The degree to which Manning is holding back the rest of the Giants’ offense has become clearer with each passing week, and last night threw his flaws into the harshest light yet. He threw for 281 yards, but a huge chunk of those came on check-downs that left Saquon Barkley to do all the work. He couldn’t complete any passes that traveled more than a few yards down the field, and when his often-bad offensive line actually gave him time to throw, he couldn’t make anything happen…
The performance was so bad that head coach Pat Shurmur couldn’t hide his exasperation on the sideline. After Manning checked to a screen pass on one play, Fox cameras caught Shurmur throwing his hands up and saying, “Throw the ball!”

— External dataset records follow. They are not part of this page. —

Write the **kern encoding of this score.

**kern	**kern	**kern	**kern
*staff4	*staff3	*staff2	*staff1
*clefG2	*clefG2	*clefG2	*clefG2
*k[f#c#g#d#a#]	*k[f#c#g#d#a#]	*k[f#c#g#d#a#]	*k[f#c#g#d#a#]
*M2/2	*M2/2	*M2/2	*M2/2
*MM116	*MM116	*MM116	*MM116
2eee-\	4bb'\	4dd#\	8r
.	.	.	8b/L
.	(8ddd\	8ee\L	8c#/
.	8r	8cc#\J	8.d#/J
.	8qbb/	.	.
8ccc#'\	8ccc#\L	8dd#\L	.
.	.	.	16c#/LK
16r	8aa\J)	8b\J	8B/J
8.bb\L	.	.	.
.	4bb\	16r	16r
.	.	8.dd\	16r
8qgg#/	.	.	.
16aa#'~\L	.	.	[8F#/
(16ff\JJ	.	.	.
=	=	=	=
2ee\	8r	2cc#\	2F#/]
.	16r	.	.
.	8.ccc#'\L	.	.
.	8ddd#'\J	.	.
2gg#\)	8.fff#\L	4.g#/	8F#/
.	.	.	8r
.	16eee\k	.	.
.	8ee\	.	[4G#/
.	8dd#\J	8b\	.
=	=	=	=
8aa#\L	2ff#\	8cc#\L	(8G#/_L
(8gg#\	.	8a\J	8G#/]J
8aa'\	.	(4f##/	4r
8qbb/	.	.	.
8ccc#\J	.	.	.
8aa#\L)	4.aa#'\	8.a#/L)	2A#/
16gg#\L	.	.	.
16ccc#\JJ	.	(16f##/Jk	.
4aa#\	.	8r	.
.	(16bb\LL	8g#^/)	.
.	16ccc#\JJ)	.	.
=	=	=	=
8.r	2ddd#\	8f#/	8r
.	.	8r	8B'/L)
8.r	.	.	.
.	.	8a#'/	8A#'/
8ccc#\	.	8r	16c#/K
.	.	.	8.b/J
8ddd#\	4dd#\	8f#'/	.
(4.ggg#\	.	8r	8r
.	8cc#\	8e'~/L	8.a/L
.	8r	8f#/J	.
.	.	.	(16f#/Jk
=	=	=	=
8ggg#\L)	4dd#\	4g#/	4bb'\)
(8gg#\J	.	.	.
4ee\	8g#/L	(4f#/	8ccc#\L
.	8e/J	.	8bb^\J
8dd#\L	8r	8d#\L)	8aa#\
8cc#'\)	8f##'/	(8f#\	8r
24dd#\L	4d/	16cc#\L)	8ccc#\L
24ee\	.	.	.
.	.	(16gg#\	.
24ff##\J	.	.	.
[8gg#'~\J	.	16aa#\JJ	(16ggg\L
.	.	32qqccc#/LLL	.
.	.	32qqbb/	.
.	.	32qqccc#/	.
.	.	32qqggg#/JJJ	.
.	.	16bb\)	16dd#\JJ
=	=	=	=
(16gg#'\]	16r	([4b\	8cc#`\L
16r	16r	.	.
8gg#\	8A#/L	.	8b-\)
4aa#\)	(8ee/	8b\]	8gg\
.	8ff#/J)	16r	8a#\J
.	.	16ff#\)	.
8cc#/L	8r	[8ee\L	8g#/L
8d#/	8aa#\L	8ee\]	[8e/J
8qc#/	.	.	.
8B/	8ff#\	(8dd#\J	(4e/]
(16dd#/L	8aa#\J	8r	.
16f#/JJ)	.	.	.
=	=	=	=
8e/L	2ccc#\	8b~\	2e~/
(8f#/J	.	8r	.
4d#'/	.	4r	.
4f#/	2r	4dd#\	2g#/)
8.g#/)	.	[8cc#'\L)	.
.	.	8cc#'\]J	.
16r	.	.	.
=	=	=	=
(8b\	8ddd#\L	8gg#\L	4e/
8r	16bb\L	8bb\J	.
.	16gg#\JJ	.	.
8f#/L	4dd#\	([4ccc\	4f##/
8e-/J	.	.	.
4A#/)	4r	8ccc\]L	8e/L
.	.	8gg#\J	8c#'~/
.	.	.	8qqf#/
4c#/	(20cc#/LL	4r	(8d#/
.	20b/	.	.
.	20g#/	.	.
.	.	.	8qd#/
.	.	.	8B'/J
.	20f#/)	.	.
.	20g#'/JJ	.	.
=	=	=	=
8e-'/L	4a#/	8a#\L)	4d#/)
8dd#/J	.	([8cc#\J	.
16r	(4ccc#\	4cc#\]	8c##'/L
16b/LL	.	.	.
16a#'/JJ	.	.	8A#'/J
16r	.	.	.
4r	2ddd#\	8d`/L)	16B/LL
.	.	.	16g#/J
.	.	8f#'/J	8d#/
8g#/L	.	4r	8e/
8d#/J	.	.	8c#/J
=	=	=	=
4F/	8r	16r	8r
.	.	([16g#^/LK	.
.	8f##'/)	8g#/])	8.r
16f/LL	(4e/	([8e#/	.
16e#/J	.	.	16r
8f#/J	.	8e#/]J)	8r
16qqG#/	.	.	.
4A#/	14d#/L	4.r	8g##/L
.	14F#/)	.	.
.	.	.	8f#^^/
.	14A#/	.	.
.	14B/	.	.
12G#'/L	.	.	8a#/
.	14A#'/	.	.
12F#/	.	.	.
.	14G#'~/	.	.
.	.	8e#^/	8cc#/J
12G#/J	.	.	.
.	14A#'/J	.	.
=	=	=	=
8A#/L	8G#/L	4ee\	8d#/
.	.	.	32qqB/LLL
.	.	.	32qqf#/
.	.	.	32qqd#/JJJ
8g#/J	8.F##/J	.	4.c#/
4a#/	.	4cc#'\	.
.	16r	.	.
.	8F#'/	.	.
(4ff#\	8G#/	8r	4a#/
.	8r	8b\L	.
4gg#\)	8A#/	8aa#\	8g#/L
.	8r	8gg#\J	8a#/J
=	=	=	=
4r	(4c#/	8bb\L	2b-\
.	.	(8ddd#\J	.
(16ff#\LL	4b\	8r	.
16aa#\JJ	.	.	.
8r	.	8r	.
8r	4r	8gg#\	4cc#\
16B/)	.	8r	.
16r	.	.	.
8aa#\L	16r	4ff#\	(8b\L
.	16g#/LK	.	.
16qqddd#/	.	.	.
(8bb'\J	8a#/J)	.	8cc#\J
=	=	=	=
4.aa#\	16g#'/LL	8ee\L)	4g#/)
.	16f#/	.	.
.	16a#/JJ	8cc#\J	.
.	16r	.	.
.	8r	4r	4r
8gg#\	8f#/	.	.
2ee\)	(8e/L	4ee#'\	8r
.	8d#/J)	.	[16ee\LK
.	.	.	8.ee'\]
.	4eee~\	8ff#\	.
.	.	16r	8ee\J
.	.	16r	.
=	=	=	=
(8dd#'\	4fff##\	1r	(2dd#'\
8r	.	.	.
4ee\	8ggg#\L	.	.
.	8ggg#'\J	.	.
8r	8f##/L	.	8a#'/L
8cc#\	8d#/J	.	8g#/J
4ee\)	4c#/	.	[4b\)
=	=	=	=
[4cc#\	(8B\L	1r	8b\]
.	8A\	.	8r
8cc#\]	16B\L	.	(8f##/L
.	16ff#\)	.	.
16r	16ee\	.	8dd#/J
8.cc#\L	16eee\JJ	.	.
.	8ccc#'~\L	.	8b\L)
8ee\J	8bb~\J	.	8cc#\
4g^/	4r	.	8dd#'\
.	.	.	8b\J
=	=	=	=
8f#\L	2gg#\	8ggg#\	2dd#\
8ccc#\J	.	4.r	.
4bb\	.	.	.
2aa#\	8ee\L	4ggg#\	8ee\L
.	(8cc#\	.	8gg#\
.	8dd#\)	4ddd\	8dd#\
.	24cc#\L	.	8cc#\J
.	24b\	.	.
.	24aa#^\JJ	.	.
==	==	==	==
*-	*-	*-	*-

All of this happened just a few hours after ESPN published a report detailing how Manning has lost the confidence of his teammates, who see him as a quarterback easily smothered by zone and Cover 2 defenses. Nothing Manning did last night did much to counter that hypothesis.
I mean, sure, the Giants still don’t have much of an offensive line, although it’s improved as the season has gone on. But neither do the Vikings or Chargers or Bengals or Bucs and they have good-to-excellent offenses because their QBs aren’t cooked. Russell Wilson plays behind one of the league’s worst o-lines, the Giants’ #2 wideout would be Seattle’s best skill position player, and his plays are being called by one of Jeff Fisher’s least promising disciples, and his AY/A is still more than a yard better than than Eli’s. To say that Manning would look better if he had a clean pocket on every throw is 1)true and 2)also true of lots of guys who carry clipboards unless the teams top two QBs get hurt. He’s done. And if the Giants don’t find a viable replacement quickly Barkley won’t merely remind you of Barry Sanders, he’ll waste his prime on a team that doesn’t win anything like Sanders.
To turn to QBs who are still extraordinary as they push or pass 40, this tribute to Drew Brees is excellent. And it’s too bad that the most interesting NFL game of the year so far is programmed against Game 2 of the ALCS, but that’s what DVRs are for.